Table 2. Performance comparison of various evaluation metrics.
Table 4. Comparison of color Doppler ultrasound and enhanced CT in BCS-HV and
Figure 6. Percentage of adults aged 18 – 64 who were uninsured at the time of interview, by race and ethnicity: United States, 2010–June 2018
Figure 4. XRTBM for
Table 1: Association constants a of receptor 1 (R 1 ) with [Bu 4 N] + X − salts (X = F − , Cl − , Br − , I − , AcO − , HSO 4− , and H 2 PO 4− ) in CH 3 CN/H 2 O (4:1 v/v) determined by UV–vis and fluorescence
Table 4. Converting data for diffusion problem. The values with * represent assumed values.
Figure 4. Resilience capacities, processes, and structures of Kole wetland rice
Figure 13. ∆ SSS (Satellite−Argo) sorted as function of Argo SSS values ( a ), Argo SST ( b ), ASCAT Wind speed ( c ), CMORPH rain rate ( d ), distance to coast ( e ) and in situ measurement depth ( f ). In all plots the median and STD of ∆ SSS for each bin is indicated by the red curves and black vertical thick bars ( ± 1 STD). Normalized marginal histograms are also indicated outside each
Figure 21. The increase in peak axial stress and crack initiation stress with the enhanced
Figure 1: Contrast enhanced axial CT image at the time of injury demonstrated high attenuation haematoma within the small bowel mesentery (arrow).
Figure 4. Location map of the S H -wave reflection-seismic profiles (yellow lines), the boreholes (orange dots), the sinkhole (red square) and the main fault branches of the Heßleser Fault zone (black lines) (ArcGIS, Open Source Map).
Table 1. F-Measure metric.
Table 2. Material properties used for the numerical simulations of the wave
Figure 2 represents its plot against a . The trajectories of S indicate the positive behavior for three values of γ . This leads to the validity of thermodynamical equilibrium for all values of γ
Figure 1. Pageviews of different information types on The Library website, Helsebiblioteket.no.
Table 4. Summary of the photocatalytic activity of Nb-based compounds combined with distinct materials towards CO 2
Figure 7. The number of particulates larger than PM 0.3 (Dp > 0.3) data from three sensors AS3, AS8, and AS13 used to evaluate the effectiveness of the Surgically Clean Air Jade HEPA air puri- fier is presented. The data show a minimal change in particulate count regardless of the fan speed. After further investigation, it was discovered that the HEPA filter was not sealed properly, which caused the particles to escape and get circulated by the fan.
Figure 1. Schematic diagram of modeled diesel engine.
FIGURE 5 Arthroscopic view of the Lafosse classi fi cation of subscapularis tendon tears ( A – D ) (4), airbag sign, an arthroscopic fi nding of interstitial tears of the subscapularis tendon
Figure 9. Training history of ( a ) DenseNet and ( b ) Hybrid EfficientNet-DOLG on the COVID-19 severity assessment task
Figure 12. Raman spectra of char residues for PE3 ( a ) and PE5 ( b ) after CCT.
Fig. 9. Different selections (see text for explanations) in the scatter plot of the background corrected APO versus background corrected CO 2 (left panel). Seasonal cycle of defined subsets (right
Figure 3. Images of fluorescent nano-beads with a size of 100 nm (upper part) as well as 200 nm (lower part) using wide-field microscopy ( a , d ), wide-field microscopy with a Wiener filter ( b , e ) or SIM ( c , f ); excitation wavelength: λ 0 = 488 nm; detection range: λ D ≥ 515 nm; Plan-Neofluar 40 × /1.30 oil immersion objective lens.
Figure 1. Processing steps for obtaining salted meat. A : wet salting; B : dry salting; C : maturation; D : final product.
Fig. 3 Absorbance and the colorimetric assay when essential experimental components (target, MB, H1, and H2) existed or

> **Your goal**: The lines in the records above that include the word "data" must be copied out.

> **Response to the exercise**:
Table 4. Converting data for diffusion problem. The values with * represent assumed values.
Figure 7. The number of particulates larger than PM 0.3 (Dp > 0.3) data from three sensors AS3, AS8, and AS13 used to evaluate the effectiveness of the Surgically Clean Air Jade HEPA air puri- fier is presented. The data show a minimal change in particulate count regardless of the fan speed. After further investigation, it was discovered that the HEPA filter was not sealed properly, which caused the particles to escape and get circulated by the fan.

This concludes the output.